Per the site's summary, The Food and Drug Administration is "requesting interested persons to submit comments concerning abuse potential, actual abuse, medical usefulness, trafficking, and impact of scheduling changes on availability for medical use of five drug substances."
That is, it wants to try and figure out what the future holds for the cannabis plant and its resin; extracts and tinctures of cannabis; delta-9-tetrahydrocannabinol (THC; stereoisomers of THC; and cannabidiol (CBD).
It's likely best not to read too much into something of this nature, as it's done this very thing in the past. However, it could be a small glimpse into what the future for America holds. Just recently, former Republican House Speaker John Boehner flipped on his anti-weed stance, and even stalwart Mitch McConnell introduced legislation to classify hemp as an agricultural asset rather than a dangerous plant.
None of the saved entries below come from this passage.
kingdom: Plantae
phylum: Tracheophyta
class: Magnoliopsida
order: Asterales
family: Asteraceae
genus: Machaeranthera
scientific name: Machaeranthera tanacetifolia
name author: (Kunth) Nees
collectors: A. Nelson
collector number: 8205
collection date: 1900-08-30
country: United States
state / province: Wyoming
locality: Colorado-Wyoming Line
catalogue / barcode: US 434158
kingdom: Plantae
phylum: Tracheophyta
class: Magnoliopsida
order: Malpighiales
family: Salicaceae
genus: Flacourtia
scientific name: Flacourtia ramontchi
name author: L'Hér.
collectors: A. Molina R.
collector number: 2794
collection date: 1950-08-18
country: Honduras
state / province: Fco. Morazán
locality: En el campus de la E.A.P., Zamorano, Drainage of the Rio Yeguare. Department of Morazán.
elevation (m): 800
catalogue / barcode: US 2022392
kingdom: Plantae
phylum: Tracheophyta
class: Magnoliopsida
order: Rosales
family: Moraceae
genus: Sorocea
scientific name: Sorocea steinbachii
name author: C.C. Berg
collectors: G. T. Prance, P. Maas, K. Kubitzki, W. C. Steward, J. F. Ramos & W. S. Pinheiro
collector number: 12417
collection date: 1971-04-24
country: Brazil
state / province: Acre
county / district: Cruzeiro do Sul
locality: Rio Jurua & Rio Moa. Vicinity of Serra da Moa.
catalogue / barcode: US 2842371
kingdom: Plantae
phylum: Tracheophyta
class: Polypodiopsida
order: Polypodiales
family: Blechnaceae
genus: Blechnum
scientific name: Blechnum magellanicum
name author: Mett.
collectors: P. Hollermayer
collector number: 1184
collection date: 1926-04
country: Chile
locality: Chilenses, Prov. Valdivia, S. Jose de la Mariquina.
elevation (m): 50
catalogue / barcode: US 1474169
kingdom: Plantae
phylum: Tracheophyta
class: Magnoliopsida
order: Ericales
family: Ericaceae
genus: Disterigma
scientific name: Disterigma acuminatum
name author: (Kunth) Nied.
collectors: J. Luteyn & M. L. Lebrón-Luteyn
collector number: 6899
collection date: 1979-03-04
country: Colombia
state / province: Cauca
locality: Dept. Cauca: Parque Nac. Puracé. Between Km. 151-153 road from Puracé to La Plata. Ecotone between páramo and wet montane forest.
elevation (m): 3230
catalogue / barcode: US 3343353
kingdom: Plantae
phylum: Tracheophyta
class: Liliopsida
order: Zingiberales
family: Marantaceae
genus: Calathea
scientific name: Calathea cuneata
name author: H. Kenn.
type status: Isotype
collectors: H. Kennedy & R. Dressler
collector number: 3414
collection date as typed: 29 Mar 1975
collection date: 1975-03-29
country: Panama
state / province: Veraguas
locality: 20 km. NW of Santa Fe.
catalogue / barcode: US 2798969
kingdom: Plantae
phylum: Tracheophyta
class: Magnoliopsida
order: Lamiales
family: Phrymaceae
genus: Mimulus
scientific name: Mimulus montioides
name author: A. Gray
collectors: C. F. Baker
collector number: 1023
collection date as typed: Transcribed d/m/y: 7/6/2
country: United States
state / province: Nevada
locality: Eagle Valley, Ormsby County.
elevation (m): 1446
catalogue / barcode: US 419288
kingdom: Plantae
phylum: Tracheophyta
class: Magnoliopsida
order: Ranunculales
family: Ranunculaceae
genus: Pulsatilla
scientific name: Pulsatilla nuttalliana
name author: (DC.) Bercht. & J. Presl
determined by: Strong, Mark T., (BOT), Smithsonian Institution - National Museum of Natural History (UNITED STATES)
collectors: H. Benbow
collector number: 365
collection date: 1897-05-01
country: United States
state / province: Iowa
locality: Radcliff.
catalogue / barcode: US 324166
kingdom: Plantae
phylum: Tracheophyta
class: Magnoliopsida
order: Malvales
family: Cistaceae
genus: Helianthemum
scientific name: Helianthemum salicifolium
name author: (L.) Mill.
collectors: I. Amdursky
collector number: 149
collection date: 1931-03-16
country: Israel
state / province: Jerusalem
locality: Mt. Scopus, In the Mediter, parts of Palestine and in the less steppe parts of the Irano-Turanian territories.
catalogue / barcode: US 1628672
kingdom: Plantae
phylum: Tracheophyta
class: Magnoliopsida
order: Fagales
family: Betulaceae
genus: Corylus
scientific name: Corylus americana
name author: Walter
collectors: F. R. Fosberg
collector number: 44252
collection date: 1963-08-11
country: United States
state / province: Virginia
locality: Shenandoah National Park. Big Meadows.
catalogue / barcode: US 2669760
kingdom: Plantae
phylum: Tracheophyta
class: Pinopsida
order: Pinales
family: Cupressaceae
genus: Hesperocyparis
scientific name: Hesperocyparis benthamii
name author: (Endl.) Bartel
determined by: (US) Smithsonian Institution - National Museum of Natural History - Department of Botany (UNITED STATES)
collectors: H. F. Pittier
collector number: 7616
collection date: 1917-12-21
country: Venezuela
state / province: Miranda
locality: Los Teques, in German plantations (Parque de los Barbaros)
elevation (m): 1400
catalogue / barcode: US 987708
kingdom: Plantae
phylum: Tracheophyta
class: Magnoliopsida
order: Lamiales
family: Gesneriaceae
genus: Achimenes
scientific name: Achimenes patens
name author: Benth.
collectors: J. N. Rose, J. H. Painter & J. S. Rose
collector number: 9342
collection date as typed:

The right has finally found value in it, so it appears momentum is on the side of full legalization real, real soon. (Sorry Sessions.)
FULL FDA SUMMARY:
The Food and Drug Administration (FDA) is requesting interested persons to submit comments concerning abuse potential, actual abuse, medical usefulness, trafficking, and impact of scheduling changes on availability for medical use of five drug substances. These comments will be considered in preparing a response from the United States to the World Health Organization (WHO) regarding the abuse liability and diversion of these drugs. WHO will use this information to consider whether to recommend that certain international restrictions be placed on these drugs. This notice requesting comments is required by the Controlled Substances Act (the CSA).